Stacks ready for the forklift.

4. Repeat

“When the fixture is empty, the robot contacts the PAC wirelessly and says, ‘I’m ready for more,’” Samuels says. “So you take the empty fixture out, put the new one in and it takes off automatically.”

From the PAC to the person plugging it all in, everything is seamless and operates more as a factory than a construction site: fewer workers all over the field; less demanding physical labor; fewer variables to account for; and more productivity. This all means reduced traffic in between the rows, which results in a cleaner end result, too — not a ton of dirt, mud and dust being kicked up onto the panels that then needs to be cleaned later.

RELATED: Mounting Challenges: Landfills, Brownfields, Water-Saturated Sites 

What the system needs

Brittmore’s automated installation system is largely product agnostic. The company has its own racking system but can easily configure the shuttle to fit another racking systems.

Some systems may need to be simplified to accommodate the robotics, but requiring a reduced racking system also drives costs down further.

“We can change the pitch of our robotic systems so it can ride on the features of a different racking system,” Samuels says.

The autoloader and shuttle

The autoloader and shuttle

According to feedback from the EPCs Brittmore has worked with, the biggest win might be how the system handles frameless modules. Part of the secret sauce is an adhesive back-bonding technology the team uses in the PAC instead of clips, which can be a pain when trying to mount and torque several modules in place.

“The industry is trying to get to frameless, but as you look beyond thin film and look at crystalline silicone — a 72-cell frameless module weighs a ton,” Samuels says. “Our robotics can handle it.
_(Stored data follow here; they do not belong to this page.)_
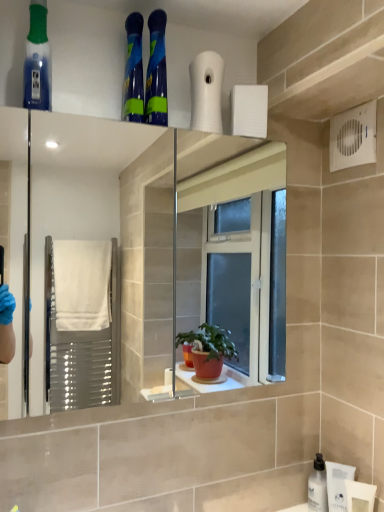
Question: From a real-world perspective, relative to translucent blue mouthwash at upper left, is white plastic bottle at lower right vertically above or below?

Choices:
 (A) above
 (B) below

Answer: (B)

Question: Looking at the image, does white plastic bottle at lower right seem bigger or smaller compared to translucent blue mouthwash at upper left?

Choices:
 (A) big
 (B) small

Answer: (B)

Question: Which of these objects is positioned closest to the white matte bottle at lower right?

Choices:
 (A) white plastic bottle at lower right
 (B) translucent blue mouthwash at upper left

Answer: (A)

Question: Which object is the closest to the white plastic bottle at lower right?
The key is when you assemble the individual modules into a panel in the PAC, your guys are manipulating these heavy modules on a stable, flat ground, and then they mount them together using a galvanized steel back rail and silicone adhesive. The result is a very heavy and cumbersome panel that’s only being manipulated by robotics, not by people.”
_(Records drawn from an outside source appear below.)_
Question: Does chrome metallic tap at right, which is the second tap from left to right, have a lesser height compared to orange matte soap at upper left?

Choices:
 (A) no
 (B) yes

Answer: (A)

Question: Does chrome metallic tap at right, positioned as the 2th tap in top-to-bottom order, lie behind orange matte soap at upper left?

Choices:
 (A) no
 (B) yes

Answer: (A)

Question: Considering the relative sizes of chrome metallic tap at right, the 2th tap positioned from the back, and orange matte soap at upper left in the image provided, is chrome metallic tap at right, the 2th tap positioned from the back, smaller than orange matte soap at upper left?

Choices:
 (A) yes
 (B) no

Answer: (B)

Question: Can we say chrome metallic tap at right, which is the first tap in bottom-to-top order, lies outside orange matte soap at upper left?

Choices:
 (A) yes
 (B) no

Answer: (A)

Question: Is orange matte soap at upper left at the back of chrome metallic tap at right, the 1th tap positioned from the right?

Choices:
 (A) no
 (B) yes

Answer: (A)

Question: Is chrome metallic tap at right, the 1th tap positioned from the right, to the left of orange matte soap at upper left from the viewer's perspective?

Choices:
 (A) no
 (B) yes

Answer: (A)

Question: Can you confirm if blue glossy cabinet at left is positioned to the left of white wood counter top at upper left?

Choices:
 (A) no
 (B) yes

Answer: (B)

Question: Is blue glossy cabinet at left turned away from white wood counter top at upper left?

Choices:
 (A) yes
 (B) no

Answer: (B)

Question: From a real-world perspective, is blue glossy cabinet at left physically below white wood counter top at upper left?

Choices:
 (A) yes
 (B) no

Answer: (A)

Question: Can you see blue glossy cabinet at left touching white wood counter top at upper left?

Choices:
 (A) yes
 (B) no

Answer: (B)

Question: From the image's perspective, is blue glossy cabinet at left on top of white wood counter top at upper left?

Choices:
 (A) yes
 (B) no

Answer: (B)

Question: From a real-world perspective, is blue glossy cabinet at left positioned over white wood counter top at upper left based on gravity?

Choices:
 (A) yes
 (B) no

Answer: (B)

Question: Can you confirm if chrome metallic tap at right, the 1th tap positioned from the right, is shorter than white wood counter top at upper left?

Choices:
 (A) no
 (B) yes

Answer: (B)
The system does have its limitations. For one, the project site and size need to make sense.

“Due to deployment costs, we don’t do anything smaller than 2 MW,” he says. “Smaller than that and the deployment costs start to overwhelm the project costs.”

The system can handle only about a 10 percent grade in a site’s incline or decline, so a site with a steep or sharp hill could be problematic.

Row lengths are also a factor. The system can bridge gaps in rows, but if the site is more of a narrow configuration with a lot of short rows, some efficiency is lost due to constantly having to move robots around (the 40 panels/160 modules an hour measure is based on 200-meter long rows).

The system also works with fixed-tilt racking only at the moment, which limits some of Brittmore’s opportunities as trackers trend up. Samuels says a lot of the company’s business is on the East Coast right now because fixed-tilt is booming there, but Brittmore hasn’t ruled out a solution for trackers down the road.

“We are looking to partner with a single-axis tracker company that wishes to take advantage of our capabilities and make modifications to their tracker that allow us to work with it,” Samuels says.

Chris Crowell is the managing editor of Solar Builder.